• _REQUIREMENT_
From the line containing "text_box [37, 162, 1138, 1238]" down to the line containing "Document page, 2001x1125 pixels." in the records below, reproduce every line exactly, ends included, and omit all others.

(Records contained in a dataset)
▼

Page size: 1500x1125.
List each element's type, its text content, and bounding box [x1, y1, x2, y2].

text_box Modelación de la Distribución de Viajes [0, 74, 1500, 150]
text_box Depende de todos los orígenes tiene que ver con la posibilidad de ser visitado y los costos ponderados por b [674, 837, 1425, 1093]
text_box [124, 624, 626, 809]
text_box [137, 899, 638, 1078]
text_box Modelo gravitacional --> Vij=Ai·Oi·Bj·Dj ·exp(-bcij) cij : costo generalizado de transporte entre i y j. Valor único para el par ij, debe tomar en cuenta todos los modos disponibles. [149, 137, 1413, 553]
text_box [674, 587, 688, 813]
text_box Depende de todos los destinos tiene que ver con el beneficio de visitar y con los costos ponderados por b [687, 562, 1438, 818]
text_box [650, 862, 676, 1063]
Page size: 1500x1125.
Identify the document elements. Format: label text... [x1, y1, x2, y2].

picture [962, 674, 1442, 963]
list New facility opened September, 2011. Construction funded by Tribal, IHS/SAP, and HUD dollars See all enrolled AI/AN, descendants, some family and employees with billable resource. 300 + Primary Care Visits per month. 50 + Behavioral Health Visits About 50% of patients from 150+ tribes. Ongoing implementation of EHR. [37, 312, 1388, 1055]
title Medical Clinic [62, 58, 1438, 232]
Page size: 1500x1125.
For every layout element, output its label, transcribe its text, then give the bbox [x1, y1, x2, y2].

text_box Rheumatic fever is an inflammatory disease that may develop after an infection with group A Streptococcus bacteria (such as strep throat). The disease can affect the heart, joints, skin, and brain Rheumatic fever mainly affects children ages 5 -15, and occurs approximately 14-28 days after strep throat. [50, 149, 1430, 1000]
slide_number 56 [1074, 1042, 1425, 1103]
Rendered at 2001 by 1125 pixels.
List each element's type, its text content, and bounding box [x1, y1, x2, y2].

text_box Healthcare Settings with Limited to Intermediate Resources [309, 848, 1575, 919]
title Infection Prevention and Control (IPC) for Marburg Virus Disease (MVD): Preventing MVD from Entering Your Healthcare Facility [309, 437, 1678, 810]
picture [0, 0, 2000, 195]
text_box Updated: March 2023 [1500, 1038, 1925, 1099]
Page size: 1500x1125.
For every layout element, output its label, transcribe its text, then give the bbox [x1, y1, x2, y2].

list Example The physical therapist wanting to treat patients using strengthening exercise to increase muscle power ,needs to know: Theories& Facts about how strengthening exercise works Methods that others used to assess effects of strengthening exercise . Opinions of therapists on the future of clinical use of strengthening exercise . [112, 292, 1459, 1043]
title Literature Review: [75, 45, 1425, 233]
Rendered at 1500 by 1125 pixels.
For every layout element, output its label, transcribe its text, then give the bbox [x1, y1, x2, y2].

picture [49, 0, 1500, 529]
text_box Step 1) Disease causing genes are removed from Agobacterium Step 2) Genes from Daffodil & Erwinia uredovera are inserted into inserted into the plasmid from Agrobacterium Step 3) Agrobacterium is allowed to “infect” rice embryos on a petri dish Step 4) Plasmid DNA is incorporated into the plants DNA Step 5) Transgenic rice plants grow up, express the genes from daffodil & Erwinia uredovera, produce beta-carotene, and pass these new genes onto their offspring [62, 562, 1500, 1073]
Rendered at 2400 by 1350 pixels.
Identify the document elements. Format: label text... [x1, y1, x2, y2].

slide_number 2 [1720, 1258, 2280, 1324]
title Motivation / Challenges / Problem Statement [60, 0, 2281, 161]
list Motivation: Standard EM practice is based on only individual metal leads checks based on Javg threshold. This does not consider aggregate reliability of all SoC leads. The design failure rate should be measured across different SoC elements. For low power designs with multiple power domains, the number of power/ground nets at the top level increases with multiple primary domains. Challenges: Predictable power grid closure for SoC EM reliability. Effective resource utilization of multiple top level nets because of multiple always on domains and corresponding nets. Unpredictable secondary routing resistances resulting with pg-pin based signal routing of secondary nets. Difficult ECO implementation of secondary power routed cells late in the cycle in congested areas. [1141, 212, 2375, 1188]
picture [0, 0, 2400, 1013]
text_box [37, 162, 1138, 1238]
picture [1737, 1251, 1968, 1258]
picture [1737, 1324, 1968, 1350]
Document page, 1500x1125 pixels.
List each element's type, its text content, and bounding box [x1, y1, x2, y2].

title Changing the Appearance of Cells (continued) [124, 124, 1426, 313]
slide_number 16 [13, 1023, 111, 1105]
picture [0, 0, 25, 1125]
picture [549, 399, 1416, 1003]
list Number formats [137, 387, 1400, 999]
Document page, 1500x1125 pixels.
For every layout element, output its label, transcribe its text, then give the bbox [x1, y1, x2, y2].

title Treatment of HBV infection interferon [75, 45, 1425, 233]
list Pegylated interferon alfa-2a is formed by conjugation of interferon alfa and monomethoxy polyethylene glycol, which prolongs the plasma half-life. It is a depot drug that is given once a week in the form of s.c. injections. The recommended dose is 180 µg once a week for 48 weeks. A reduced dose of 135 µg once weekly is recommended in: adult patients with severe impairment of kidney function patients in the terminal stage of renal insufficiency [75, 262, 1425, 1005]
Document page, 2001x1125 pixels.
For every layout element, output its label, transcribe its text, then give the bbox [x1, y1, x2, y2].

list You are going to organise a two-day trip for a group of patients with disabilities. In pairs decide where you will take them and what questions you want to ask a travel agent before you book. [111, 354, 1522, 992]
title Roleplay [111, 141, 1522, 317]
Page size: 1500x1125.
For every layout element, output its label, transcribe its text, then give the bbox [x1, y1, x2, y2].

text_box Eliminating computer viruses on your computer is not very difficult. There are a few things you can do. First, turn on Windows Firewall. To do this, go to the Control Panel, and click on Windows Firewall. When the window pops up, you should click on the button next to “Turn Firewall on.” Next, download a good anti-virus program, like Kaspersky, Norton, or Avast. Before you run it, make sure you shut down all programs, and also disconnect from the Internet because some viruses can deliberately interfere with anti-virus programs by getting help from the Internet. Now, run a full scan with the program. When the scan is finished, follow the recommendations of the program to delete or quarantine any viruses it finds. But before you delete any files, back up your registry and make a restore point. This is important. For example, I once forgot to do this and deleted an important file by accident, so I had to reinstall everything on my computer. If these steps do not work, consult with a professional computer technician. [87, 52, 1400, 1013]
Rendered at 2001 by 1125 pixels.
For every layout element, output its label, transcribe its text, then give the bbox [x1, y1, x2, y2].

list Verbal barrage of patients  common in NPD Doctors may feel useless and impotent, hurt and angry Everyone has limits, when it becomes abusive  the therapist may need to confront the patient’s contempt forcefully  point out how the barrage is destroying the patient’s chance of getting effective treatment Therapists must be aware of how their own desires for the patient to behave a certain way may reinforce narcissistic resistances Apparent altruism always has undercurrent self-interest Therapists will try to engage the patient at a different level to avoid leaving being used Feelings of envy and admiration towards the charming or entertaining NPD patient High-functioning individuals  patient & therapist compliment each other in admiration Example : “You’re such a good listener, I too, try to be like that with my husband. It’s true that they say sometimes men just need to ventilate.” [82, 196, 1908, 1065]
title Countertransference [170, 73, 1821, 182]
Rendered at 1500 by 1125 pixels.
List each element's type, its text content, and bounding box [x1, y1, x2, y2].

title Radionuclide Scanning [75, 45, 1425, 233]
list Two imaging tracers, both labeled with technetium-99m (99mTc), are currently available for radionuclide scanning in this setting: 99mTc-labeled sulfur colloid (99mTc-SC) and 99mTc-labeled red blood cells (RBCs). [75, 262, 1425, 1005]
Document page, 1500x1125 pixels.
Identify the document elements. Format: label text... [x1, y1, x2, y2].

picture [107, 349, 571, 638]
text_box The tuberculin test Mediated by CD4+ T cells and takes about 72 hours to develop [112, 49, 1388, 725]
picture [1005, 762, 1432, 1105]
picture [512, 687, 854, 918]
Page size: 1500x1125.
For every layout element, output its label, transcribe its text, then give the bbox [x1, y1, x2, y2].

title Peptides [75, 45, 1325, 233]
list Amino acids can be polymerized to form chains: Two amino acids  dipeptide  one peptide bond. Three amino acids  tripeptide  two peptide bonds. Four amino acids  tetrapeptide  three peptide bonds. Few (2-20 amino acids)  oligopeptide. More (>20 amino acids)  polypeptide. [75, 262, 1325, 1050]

▲

• _RESPONSE AREA_
text_box [37, 162, 1138, 1238]
picture [1737, 1251, 1968, 1258]
picture [1737, 1324, 1968, 1350]
Document page, 1500x1125 pixels.
List each element's type, its text content, and bounding box [x1, y1, x2, y2].

title Changing the Appearance of Cells (continued) [124, 124, 1426, 313]
slide_number 16 [13, 1023, 111, 1105]
picture [0, 0, 25, 1125]
picture [549, 399, 1416, 1003]
list Number formats [137, 387, 1400, 999]
Document page, 1500x1125 pixels.
For every layout element, output its label, transcribe its text, then give the bbox [x1, y1, x2, y2].

title Treatment of HBV infection interferon [75, 45, 1425, 233]
list Pegylated interferon alfa-2a is formed by conjugation of interferon alfa and monomethoxy polyethylene glycol, which prolongs the plasma half-life. It is a depot drug that is given once a week in the form of s.c. injections. The recommended dose is 180 µg once a week for 48 weeks. A reduced dose of 135 µg once weekly is recommended in: adult patients with severe impairment of kidney function patients in the terminal stage of renal insufficiency [75, 262, 1425, 1005]
Document page, 2001x1125 pixels.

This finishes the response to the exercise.